Frank left his door unlocked most of the time.  I think he did that in case I stopped by.  And I did, quite often, just to see his moss eyes go dark.  I flung the door open and shrieked, "Boo!"  Quick like a bunny, I shook a ton of baby powder into the fan wind.  Then I ran.

From my room six doors down and 'round the corner, I heard the roar.  It sounded like the Wabash Cannonball.

Frank's hair looked like an old man's at dinner that night.  He heard me fuss that all the Drumsticks were gone out of the ice cream freezer.  He leaned across the table and handed me his. 

"I only took one bite." 

I looked in his brownish green eyes and felt bad.  I shouldn't have baby powdered a guy like him.  A guy who'd give someone like me the last Drumstick in the dining hall.
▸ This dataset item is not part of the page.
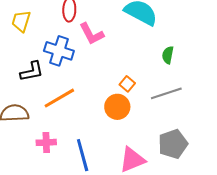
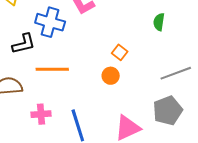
gray line: (166, 93) -> (176, 73), moved
orange line: (59, 98) -> (52, 69), turned 32
orange circle: (117, 107) -> (111, 76), size x0.7

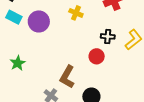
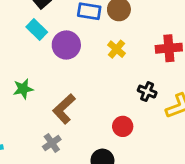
red circle: (97, 56) -> (123, 126), moved
brown L-shape: (67, 77) -> (64, 109), moved

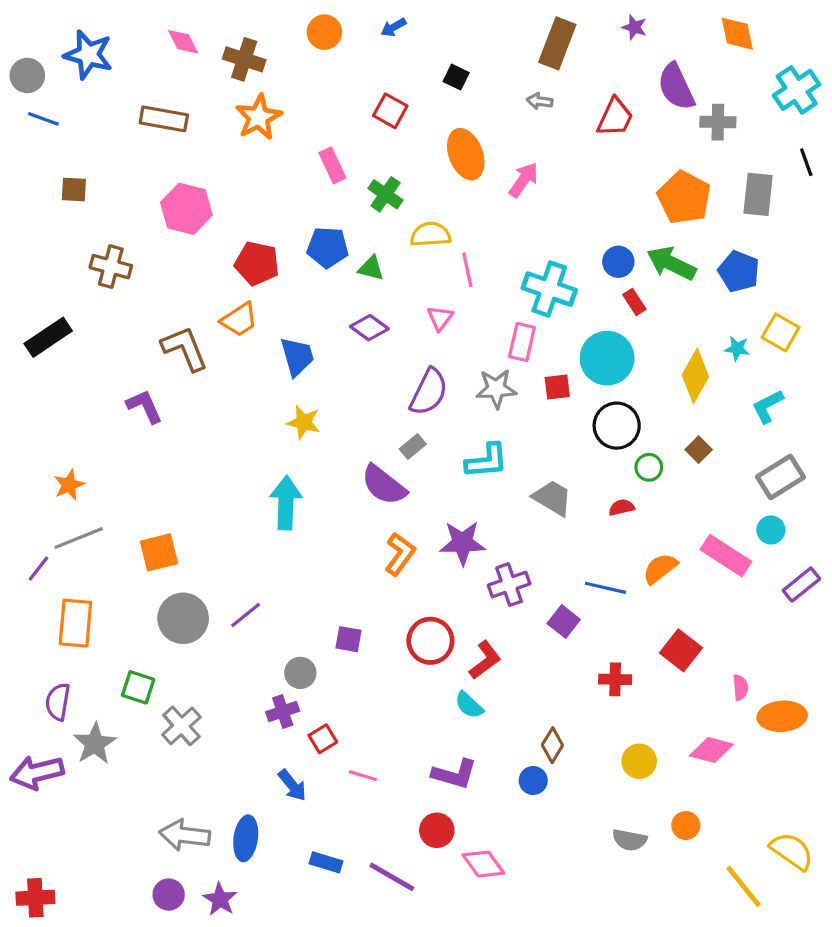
I'd always wanted to be loved.  All my high school girlfriends had been loved lots of times, but not me.  My daddy had a habit of signing his letters with luv, not love.  I used to wonder if that was the same thing.

Guys didn't seem to know that inside, I was the kind of girl who'd sing, "Stand by Your Man" even though I didn't care much for country music.  Thing is, I had a hunch me and Cyndi Lauper had been separated at birth.  And one time, I almost won a Madonna-Look-Alike contest.  I was in my Granny's black cotton, zip up the front, strapless, whale-boned slip and everything.  I even had on 38 black rubber bracelets between both my arms.  In the end though, a guy won.  He had the frat-boy-crossdressing-is-hilarious factor working for him.

Frank gave me a lift-you-off-the-ground hug after I lost, and he bought me a beer.  He wouldn't let me open it with my teeth like I usually did.  He pulled a Swiss Army knife out of his Wrangler's.  It had a bottle opener on it.  I thought that was pretty cool.

I sniffed.  "Thanks." 


I knew Frank was a good man, even though he wasn't 21 yet.  His face was serious more often than not and I was pretty sure that meant he'd take good care of me.  To me, his arms, his bigness, felt safer than a castle, not that I'd been in one.  But one day, I stopped visiting Frank in his dorm room.  See, in my woman's heart, I knew he'd be a 'til death do us part kinda man.  Just not mine.